# Lens Rebates This Fall



## transpo1 (Sep 27, 2013)

Anyone have any idea if Canon will again do lens rebates this year? I have a list of lenses I'd love to buy but saving money is always a good thing


----------



## neuroanatomist (Sep 27, 2013)

Probably. I'd expect them to start in October, and if they do the same thing they did last year, they will be repeatedly extended at least until spring.


----------



## jebrady03 (Sep 27, 2013)

neuroanatomist said:


> Probably. I'd expect them to start in October, and if they do the same thing they did last year, they will be repeatedly extended at least until spring.



lol

If it wasn't for the incessant need of MANY people to feel like they're getting a deal as opposed to a great value, then it would seem the best solution would simply be for Canon to adopt their "sale" prices as their MSRP.


----------



## mackguyver (Sep 27, 2013)

Just beware the traditional Canon tactic - quietly raise prices about a month ahead of the rebates, then lower them to the same level using rebates. They don't always do this, but something to be aware of as you consider your purchases.


----------



## neuroanatomist (Sep 27, 2013)

Lately, Canon makes retailers put in place a minimum advertised price once the rebates go into effect.

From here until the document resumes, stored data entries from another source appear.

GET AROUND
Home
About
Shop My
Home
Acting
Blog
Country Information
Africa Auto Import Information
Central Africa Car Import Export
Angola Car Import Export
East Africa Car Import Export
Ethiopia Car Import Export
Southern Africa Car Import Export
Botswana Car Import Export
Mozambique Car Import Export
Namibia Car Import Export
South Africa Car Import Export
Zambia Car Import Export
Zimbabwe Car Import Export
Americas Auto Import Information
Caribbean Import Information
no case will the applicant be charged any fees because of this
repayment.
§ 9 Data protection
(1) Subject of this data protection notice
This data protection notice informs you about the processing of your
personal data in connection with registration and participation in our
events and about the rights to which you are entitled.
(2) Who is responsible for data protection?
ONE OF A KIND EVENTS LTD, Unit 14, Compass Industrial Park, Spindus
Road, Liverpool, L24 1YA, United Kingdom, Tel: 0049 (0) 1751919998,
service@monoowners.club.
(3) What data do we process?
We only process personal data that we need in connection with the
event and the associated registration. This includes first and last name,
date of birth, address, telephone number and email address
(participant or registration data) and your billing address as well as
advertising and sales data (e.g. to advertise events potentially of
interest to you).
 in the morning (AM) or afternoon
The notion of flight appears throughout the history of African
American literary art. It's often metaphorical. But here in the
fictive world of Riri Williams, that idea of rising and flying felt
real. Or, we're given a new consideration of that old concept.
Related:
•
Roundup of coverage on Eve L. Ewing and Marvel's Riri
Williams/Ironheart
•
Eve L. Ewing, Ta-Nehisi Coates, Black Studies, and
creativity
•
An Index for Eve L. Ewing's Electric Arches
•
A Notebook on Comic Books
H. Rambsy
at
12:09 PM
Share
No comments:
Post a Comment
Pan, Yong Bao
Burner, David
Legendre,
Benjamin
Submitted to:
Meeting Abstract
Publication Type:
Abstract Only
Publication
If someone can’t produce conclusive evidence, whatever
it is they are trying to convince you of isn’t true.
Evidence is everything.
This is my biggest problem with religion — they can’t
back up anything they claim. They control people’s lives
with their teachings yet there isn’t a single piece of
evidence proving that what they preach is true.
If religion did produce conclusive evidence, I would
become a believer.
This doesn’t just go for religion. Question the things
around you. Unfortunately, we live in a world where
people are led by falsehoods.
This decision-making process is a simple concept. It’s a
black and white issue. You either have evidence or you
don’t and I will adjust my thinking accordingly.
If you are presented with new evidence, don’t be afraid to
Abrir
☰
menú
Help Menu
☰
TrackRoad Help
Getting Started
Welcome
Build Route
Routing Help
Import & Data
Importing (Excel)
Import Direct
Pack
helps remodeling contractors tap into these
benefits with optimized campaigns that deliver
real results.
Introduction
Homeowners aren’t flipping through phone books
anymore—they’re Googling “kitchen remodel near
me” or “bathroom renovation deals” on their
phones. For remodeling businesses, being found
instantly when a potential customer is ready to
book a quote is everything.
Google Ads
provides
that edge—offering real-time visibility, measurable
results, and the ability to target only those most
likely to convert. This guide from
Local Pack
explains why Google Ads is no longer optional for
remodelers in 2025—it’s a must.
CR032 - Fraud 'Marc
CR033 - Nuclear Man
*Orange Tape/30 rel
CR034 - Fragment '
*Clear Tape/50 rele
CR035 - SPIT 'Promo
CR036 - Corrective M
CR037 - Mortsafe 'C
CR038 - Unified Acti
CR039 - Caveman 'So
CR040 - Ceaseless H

If you time it carefully, and buy right at the beginning of the rebate, often the retailer may not have raised their price to the MAP, and you will get the discount of the rebate off of the street price.


----------



## transpo1 (Sep 27, 2013)

neuroanatomist said:


> Lately, Canon makes retailers put in place a minimum advertised price once the rebates go into effect. If you time it carefully, and buy right at the beginning of the rebate, often the retailer may not have raised their price to the MAP, and you will get the discount of the rebate off of the street price.



Thanks, everyone- great insight. I'll look out for the above once it happens.


----------